今日の長門有希SS

 3/29の続きです。


「あ、もうちょっと待って下さい」
 ノックの音に対し、着替え中の朝比奈さんは振り返る事もなくそう答えた。
「了解しました」
 と、くぐもった男の声が聞こえる。ノックの主はどうやら古泉のようで、長門ハルヒと違って少しだけ延命したような気がする。つーか、そもそもその二人ならノックをしないで開けているだろうが。
 さて、困った。今考えてみれば、誰も来ないうちにさっさと部室から出てしまって、長門に「一度部室に来たけど忘れ物を取りに教室に戻った」との言い訳をしてもらえば良かったような気がするが、ノックをした後で便所にでも行っていない限り廊下の外には古泉が待機しているのでそれも不可能だ。
 どこかに隠れようにも掃除用具入れなどに入ろうとしても音が鳴って朝比奈さんに勘付かれてしまうだろうし、よしんば無音で入れたとしても先程ドアを開ける物音がしたのに部室の中に誰もいないと気付いたら朝比奈さんはやはり怪しまれるだろう。
 となると、このまま堂々と居座っても怪しまれない方法……いや、そんなもんがあるはずがない。最初の時点で謝っていれば良かったのだが、気が動転していたとは言え部室の中に入ってしまった時点で対処法など無いのだ。ノックもせずに朝比奈さんが着替えている最中の部室に入って来られるのは長門ハルヒくらいなのだから。
 そう、俺が長門だったらいい。このSOS団では不思議な事が日常茶飯事であり、俺と長門の中身が入れ替わったとしてもそれほど不思議ではない。特に今回はここにいるのが朝比奈さんと古泉だけであり、俺が「自分は長門だ」と言い張れば古泉あたりがもっともらしく理由を説明してくれるだろう。そして、ハルヒに気付かれないようにとうまいこと画策してくれるだろう。

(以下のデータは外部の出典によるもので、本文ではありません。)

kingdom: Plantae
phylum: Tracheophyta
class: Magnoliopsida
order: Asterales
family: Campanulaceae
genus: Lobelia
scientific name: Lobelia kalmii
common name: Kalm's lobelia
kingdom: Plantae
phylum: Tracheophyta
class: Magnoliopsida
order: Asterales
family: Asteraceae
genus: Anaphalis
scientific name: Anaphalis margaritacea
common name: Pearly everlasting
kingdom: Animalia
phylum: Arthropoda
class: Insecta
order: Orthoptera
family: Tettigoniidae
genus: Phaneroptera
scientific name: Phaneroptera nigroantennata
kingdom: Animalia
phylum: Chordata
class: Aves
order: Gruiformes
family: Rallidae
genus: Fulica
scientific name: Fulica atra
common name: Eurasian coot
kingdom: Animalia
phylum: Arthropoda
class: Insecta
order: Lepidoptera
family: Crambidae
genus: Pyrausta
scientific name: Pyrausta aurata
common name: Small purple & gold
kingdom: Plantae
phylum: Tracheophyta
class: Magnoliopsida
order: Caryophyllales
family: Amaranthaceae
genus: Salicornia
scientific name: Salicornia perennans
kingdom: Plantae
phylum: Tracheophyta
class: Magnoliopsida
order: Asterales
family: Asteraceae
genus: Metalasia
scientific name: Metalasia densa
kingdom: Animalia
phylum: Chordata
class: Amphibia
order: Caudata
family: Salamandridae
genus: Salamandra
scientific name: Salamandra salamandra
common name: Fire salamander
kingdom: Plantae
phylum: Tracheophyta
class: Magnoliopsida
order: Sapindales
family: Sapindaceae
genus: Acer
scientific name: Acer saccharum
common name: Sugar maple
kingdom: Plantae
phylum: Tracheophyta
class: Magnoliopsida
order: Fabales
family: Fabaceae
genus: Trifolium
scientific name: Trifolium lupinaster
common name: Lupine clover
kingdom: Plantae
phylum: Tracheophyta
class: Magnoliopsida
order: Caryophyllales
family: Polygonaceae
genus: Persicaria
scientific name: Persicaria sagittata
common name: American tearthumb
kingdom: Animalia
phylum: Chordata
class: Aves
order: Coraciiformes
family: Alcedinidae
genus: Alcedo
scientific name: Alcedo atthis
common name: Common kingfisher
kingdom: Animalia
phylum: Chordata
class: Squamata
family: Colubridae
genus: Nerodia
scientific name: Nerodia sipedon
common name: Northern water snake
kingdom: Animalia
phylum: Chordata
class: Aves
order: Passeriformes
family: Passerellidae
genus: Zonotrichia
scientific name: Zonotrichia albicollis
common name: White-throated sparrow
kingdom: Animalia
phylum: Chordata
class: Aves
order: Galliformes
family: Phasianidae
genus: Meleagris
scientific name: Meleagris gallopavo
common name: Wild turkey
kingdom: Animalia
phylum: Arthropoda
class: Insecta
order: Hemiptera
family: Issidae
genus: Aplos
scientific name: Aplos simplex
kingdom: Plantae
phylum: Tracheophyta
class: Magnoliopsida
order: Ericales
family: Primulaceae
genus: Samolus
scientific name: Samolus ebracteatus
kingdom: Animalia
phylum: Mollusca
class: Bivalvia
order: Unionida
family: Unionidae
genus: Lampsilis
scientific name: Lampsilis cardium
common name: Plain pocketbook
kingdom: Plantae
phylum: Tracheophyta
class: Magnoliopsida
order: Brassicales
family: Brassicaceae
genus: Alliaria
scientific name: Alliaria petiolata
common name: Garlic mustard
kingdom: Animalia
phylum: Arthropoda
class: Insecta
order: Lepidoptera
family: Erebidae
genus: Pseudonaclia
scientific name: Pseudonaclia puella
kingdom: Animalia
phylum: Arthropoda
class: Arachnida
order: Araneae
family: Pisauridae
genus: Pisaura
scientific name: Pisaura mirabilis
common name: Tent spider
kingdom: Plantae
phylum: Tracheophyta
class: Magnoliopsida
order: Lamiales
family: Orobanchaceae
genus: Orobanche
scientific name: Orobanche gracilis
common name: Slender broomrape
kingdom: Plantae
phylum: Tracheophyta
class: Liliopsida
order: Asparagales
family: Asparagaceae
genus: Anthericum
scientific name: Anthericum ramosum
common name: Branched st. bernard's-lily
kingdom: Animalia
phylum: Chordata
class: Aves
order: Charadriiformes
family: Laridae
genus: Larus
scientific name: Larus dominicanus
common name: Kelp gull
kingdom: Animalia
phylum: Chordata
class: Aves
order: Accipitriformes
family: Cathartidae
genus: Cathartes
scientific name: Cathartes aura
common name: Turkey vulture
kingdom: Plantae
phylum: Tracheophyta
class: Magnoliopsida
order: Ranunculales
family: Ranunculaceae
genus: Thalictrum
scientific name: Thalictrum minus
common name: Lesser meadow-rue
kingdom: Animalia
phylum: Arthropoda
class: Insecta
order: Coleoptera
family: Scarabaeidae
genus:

 俺は本棚から適当に一冊の本を取りだし、長門がよく座っている場所に腰掛けて本を開く。
 文字がびっしりと記されたその本は眺めているだけで頭がクラクラしそうだ。読む必要はないのだが、読んでいるふりはしなければいけないので、それなりに文字を目で追わなければいけない。
 後はこれで朝比奈さんが気付くのを待てばいい。気付かずにドアを開けてしまったとしても古泉が俺の存在に気付くだろう。そこで何か聞かれたら俺は不思議そうに首を傾けてから、初めて気付いたように体が入れ替わっている事を伝えれば良い。
 さて、問題は長門である。ここに長門が来てしまえばこの計画も破綻するのだが、そいつはこの携帯電話を使えばどうにかなる。長門にメールを送り、今日は部室に来ないで先に帰るように頼めば良いのだ。理由は活動時間が終わるまで考えておけばいい。
 長門が来ないとハルヒが不審に思うかも知れないが、そこら辺は古泉がうまい事説明してくれるだろう。何しろ長門の中身が俺だと思いこんでいるのだから。
 さて、取り敢えず長門に連絡だ。朝比奈さんが着替えを終わらせるまでの時間に終わらせなければいけない。チラリと見るともう少しで終わりそうなので、急いでメールを打たなければ――
「あら、みくるちゃんが着替えてんの?」
 と、ドアの向こうでそんな声が聞こえた。
 まずい、あの声はハルヒだ。古泉と何やらドアの向こうで会話しているようだが、あいつが入ってくるのは時間の問題だ。
 何より、ハルヒが入ってくるというのはまずい。俺の計画では朝比奈さんと古泉に最初に説明しなければならず、ハルヒに俺と長門の中身が入れ替わったなどと言っても信じてくれるはずがない。仮に信じてくれたとしたら、そこら中でコロコロと中身が入れ替わる人間が当たり前の世界になってしまう。
 携帯が俺の手から滑り落ちた。椅子に座ったまま伸ばした手が震えている。携帯に触れたものの、俺はそれを掴む事が出来ずに床を滑った。
 その携帯が、コツンと誰かの上履きに当たる。顔を上げるとそこにいたのは長門であり、長門はその携帯を持ち上げると親指だけで残像が見えるようなスピードでボタンを押す。
 いつの間にいたのか、と問いかけようとしたその時、俺の視界は誰かの手によって塞がれた。